I take off the bedroom and bathroom doors and carry them to the basement, nicking my shin the last time up. I have remorse about all that IKEA furniture.
I staple sheets over the doors.
When the Gone One was an adolescent he looked at family photos, baseball team photos, TV commercials, teachers, men on escalators, elevators—anything—looking for erections, because if the men couldn’t control them, then it would be hopeless for him.
Does he say that to the New One, too?
I sit on the Mad One’s mattress, though the lump of her, my daughter, never moves under the covers. I say, “When they find the new ones, they have to retell the old stories, all the names of pets from their youth—Peanut Butter, Doctor, Squirrel, and Black Toe—and the stories of chipped teeth and blood on Daddy’s shirt, Daddy carrying them back to Mama, or bones sticking out from their ankles after skateboarding mishaps, or Step-Dad wrapping their shoes in plastic bags while they dig up clams in oily sand. They tell of throwing snowballs at the nuns and squirming around with camp kids under scratchy blankets. I bet your dad tells the new ones of standing still against a barn wall so a friend’s older cousin can shoot a BB at his butt.

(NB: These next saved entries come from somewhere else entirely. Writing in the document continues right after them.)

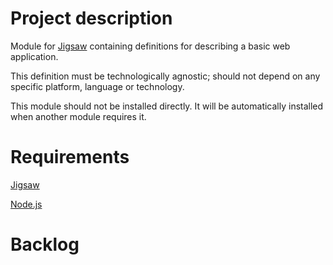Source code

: # Project description
Module for [Jigsaw]() containing definitions for describing a basic web application.

This definition must be technologically agnostic; should not depend on any specific platform, language or technology.

This module should not be installed directly. It will be automatically installed when another module requires it.

# Requirements
[Jigsaw](https://raw.githubusercontent.com/crisfervil/Jigsaw)

[Node.js](nodejs.org)

# Backlog
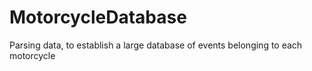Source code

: # MotorcycleDatabase
Parsing data, to establish a large database of events belonging to each motorcycle 
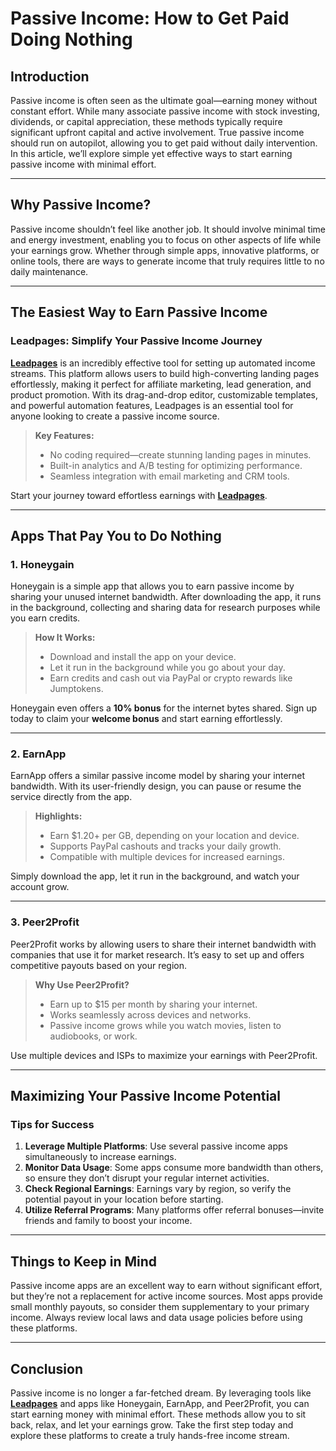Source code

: # Passive Income: How to Get Paid Doing Nothing

## Introduction

Passive income is often seen as the ultimate goal—earning money without constant effort. While many associate passive income with stock investing, dividends, or capital appreciation, these methods typically require significant upfront capital and active involvement. True passive income should run on autopilot, allowing you to get paid without daily intervention. In this article, we’ll explore simple yet effective ways to start earning passive income with minimal effort.

---

## Why Passive Income?

Passive income shouldn’t feel like another job. It should involve minimal time and energy investment, enabling you to focus on other aspects of life while your earnings grow. Whether through simple apps, innovative platforms, or online tools, there are ways to generate income that truly requires little to no daily maintenance.

---

## The Easiest Way to Earn Passive Income

### **Leadpages: Simplify Your Passive Income Journey**

[**Leadpages**](https://bit.ly/LEadPages) is an incredibly effective tool for setting up automated income streams. This platform allows users to build high-converting landing pages effortlessly, making it perfect for affiliate marketing, lead generation, and product promotion. With its drag-and-drop editor, customizable templates, and powerful automation features, Leadpages is an essential tool for anyone looking to create a passive income source.

> **Key Features:**
> - No coding required—create stunning landing pages in minutes.
> - Built-in analytics and A/B testing for optimizing performance.
> - Seamless integration with email marketing and CRM tools.

Start your journey toward effortless earnings with [**Leadpages**](https://bit.ly/LEadPages).

---

## Apps That Pay You to Do Nothing

### **1. Honeygain**

Honeygain is a simple app that allows you to earn passive income by sharing your unused internet bandwidth. After downloading the app, it runs in the background, collecting and sharing data for research purposes while you earn credits.

> **How It Works:**
> - Download and install the app on your device.
> - Let it run in the background while you go about your day.
> - Earn credits and cash out via PayPal or crypto rewards like Jumptokens.

Honeygain even offers a **10% bonus** for the internet bytes shared. Sign up today to claim your **welcome bonus** and start earning effortlessly.

---

### **2. EarnApp**

EarnApp offers a similar passive income model by sharing your internet bandwidth. With its user-friendly design, you can pause or resume the service directly from the app.

> **Highlights:**
> - Earn $1.20+ per GB, depending on your location and device.
> - Supports PayPal cashouts and tracks your daily growth.
> - Compatible with multiple devices for increased earnings.

Simply download the app, let it run in the background, and watch your account grow.

---

### **3. Peer2Profit**

Peer2Profit works by allowing users to share their internet bandwidth with companies that use it for market research. It’s easy to set up and offers competitive payouts based on your region.

> **Why Use Peer2Profit?**
> - Earn up to $15 per month by sharing your internet.
> - Works seamlessly across devices and networks.
> - Passive income grows while you watch movies, listen to audiobooks, or work.

Use multiple devices and ISPs to maximize your earnings with Peer2Profit.

---

## Maximizing Your Passive Income Potential

### **Tips for Success**
1. **Leverage Multiple Platforms**: Use several passive income apps simultaneously to increase earnings.
2. **Monitor Data Usage**: Some apps consume more bandwidth than others, so ensure they don’t disrupt your regular internet activities.
3. **Check Regional Earnings**: Earnings vary by region, so verify the potential payout in your location before starting.
4. **Utilize Referral Programs**: Many platforms offer referral bonuses—invite friends and family to boost your income.

---

## Things to Keep in Mind

Passive income apps are an excellent way to earn without significant effort, but they’re not a replacement for active income sources. Most apps provide small monthly payouts, so consider them supplementary to your primary income. Always review local laws and data usage policies before using these platforms.

---

## Conclusion

Passive income is no longer a far-fetched dream. By leveraging tools like [**Leadpages**](https://bit.ly/LEadPages) and apps like Honeygain, EarnApp, and Peer2Profit, you can start earning money with minimal effort. These methods allow you to sit back, relax, and let your earnings grow. Take the first step today and explore these platforms to create a truly hands-free income stream.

He’s still called a pussy.”
The Mad One refuses to acknowledge I’m here. Her anger is torn fingernails. Her anger is tiny handwriting on the walls. But she snorts. Pussy gets her every time.
New IKEA boxes are lined against the wall downstairs. All the deconstruction mess has been swept up. The Mad One has taken down the light fixture from the ceiling, exposing the bulbs. I crave to touch her. I bite my tongue. She sits up and holds my hand. “He promised I’d be in his movie,” she says. “He took the shower footage from his fucking vintage camera and let his students scratch up and paint on the film. He screened it while Margo recited shit poetry. They’re sleeping together and she’s bringing in a third, from Imelda’s shoe store.”
“This kid I knew when I was eleven circled her nipples in green magic marker,” I say. “I don’t think she was interested in me sexually. She was trying to tell me something. Some strange need. Or maybe she thought it was funny. Or maybe she wondered what I’d do with a green marker on my skin. I had to spend the night over because my parents went out of town, and I slept at the foot of her bed. I didn’t want to touch her by mistake. She pointed to the hairbrush her mom hit her with. I never hit you. Remember that.” I wish I still smoked.
“We consume so many people,” I say. “It’s like we need Google slides to get through our past stories—those mini rockets landing nowhere special, just dirt by where dogs shit—to what we want: to be seen.” The Mad One snuffles and holds her knees. She rocks her body under the blanket, and I rock with her.
Alex Behr is a writer, editor, and teacher in Portland, OR. She’s the author of Planet Grim: Stories (7.13 Books). She used to play bass in loud bands.